W USA o kataklizmach wiedzą kilka dni wcześniej. A w Polsce? Dlaczego jest, jak jest?

O tym, że nad Karaiby i południe Stanów Zjednoczonych nadciąga huragan Irma, słyszymy od kilku dni. Gdy nie tak dawno burze szalały z kolei w Polsce, mówiło się o tym dopiero podsumowując liczbę ofiar śmiertelnych i wielomilionowe straty. Dlaczego system ostrzegania w Polsce praktycznie nie działa?

W USA o kataklizmach wiedzą kilka dni wcześniej. A w Polsce? Dlaczego jest, jak jest?
Źródło zdjęć: © Forum
Patryk Osowski

07.09.2017 12:36

- Prawdą jest, że huragany jakie obserwujemy na przykład w Stanach Zjednoczonych, to coś zupełnie innego niż burze. Tworzą się dużo wcześniej i przemieszczają. Możemy je obserwować i trochę łatwiej przewidzieć ich zachowanie. Z drugiej strony rzeczywiście Amerykanie mają świetny system ostrzegania. O ewentualnym zagrożeniu, za pomocą mediów, ale przede wszystkim SMS-ów, informują dużo wcześniej niż my - wyjaśnia w rozmowie z WP Piotr Żurowski, rzecznik prasowy Stowarzyszenia Skywarn Polska "Polscy Łowcy Burz".

W USA, gdy pojawia się podejrzenie, że na danym regionie może dojść do kataklizmu, wszystkie znajdujące się tam osoby dostają automatyczną wiadomość tekstową. Gdy zagrożenie jest wyjątkowo poważne, służby bezpieczeństwa mogą nawet wydać zakaz opuszczania domów. Niestosowanie się wtedy do poleceń władz może zostać obciążone dotkliwymi karami.

A jak wygląda to w Polsce? - Z roku na rok samorządy coraz lepiej współpracują ze stowarzyszeniami takimi jak nasze. Zdecydowanie gorzej jest po stronie rządu. Po huraganach i powodziach każda kolejna władza obiecuje, że zajmie się systemem ostrzegania, ale nic z tego nie wychodzi - ocenia Żurowski. Zdaniem eksperta, największym problemem jest brak komunikacji na linii: Instytut Meteorologii i Gospodarki Wodnej, Centrum Zarządzania Kryzysowego, obywatele.

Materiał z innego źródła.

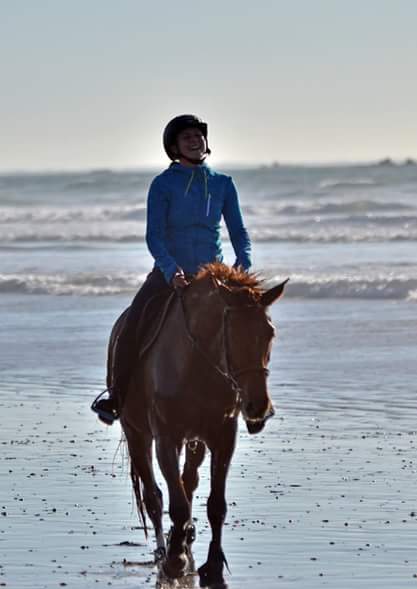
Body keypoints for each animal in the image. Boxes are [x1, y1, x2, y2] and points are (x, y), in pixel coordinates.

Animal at [109, 264, 288, 584]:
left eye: (270, 332)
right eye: (233, 334)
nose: (258, 407)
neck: (197, 362)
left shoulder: (223, 438)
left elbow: (216, 505)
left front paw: (213, 565)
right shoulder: (166, 439)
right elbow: (176, 504)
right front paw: (175, 561)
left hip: (195, 441)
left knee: (187, 481)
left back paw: (185, 539)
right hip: (136, 434)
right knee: (154, 497)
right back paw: (164, 551)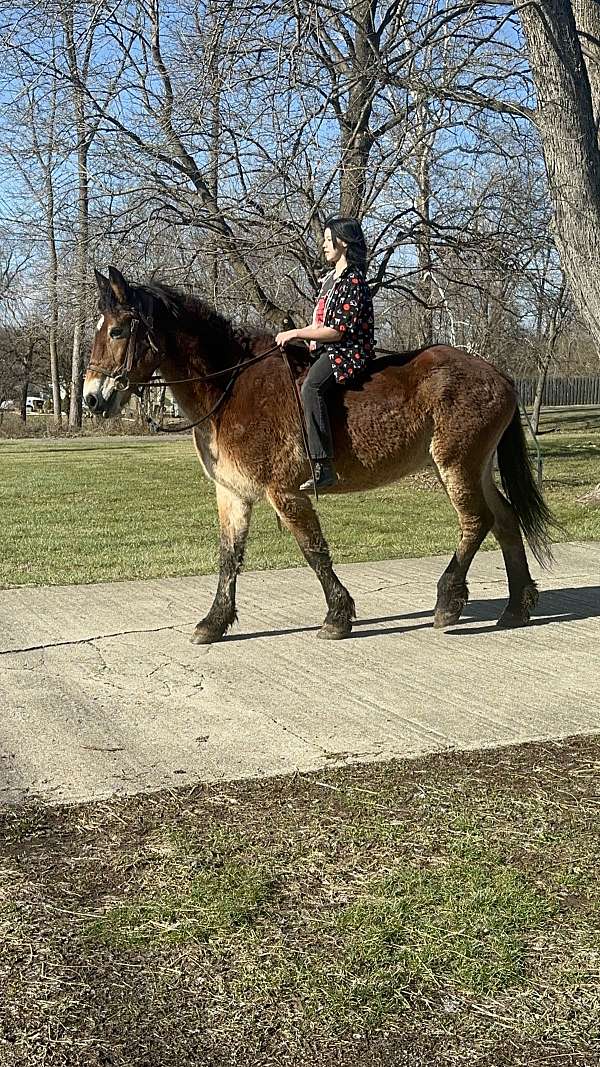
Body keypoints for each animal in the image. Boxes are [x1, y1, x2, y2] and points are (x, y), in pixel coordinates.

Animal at [82, 271, 550, 644]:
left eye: (119, 331)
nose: (91, 398)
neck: (229, 387)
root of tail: (497, 373)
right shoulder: (233, 493)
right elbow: (229, 556)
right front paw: (213, 623)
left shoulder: (285, 492)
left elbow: (313, 550)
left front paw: (337, 617)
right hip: (475, 467)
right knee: (505, 520)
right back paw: (516, 608)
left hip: (455, 464)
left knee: (476, 522)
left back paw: (448, 602)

W tym miejscu wskazuje na ostatni - głośno dyskutowany w Polsce - przykład. Starostwo Powiatowe w Chojnicach nie przekazało wtedy okolicznym gminom ostrzeżeń o nadciągającej burzy, bo... SMS z IMGW z ostrzeżeniem przyszedł po godzinie 15.00 w piątek. A wtedy w urzędach nie ma już nikogo. - My też o zagrożeniu ostrzegaliśmy przecież już dzień wcześniej. Tamta burza zaczęła się tworzyć nad granicą polsko-czeską, a nad Wrocławiem miała już dużą moc. Wtedy było już jasne, że jest groźna. Czasu na reakcję było więc wiele, ale jak zwykle zawiódł system komunikacji i ostrzegania - podsumowuje przedstawiciel "Polskich Łowców Burz".

Jak chronić siebie i swoich bliskich?

Zwykły obywatel nie ma niestety wpływu na współpracę IMGW z Centrum Zarządzania Kryzysowego, a tym bardziej na to, czy rząd przeznaczy większe pieniądze na systemy wczesnego ostrzegania. Co jednak możemy zrobić we własnym zakresie? - Instytut Meteorologii i Gospodarki Wodnej stworzył kilka mobilnych aplikacji. Pobierając je na nasz telefon na bieżąco możemy śledzić, gdzie jest dana burza i jak się przemieszcza - informuje prof. Tadeusz Niedźwiedź z Katedry Klimatologii Uniwersytetu Śląskiego. - Władze mogłyby działać lepiej, ale pamiętajmy, że my sami również powinniśmy się interesować i dbać o własne bezpieczeństwo - dodaje.

Aplikacje IMGW to między innymi "Pogodynka METEO" i "Pogodynka ALERT". Informują o wszystkich wydanych ostrzeżeniach meteorologicznych i hydrologicznych. Na mapie prezentują również konkretny obszar, na który zostały wydane ostrzeżenia. Zawierają też specjalne wizualizacje opadów prezentowane za pomocą obrazu radarowego, informacje o aktualnym stanie wód w rzekach oraz obraz wyładowań atmosferycznych.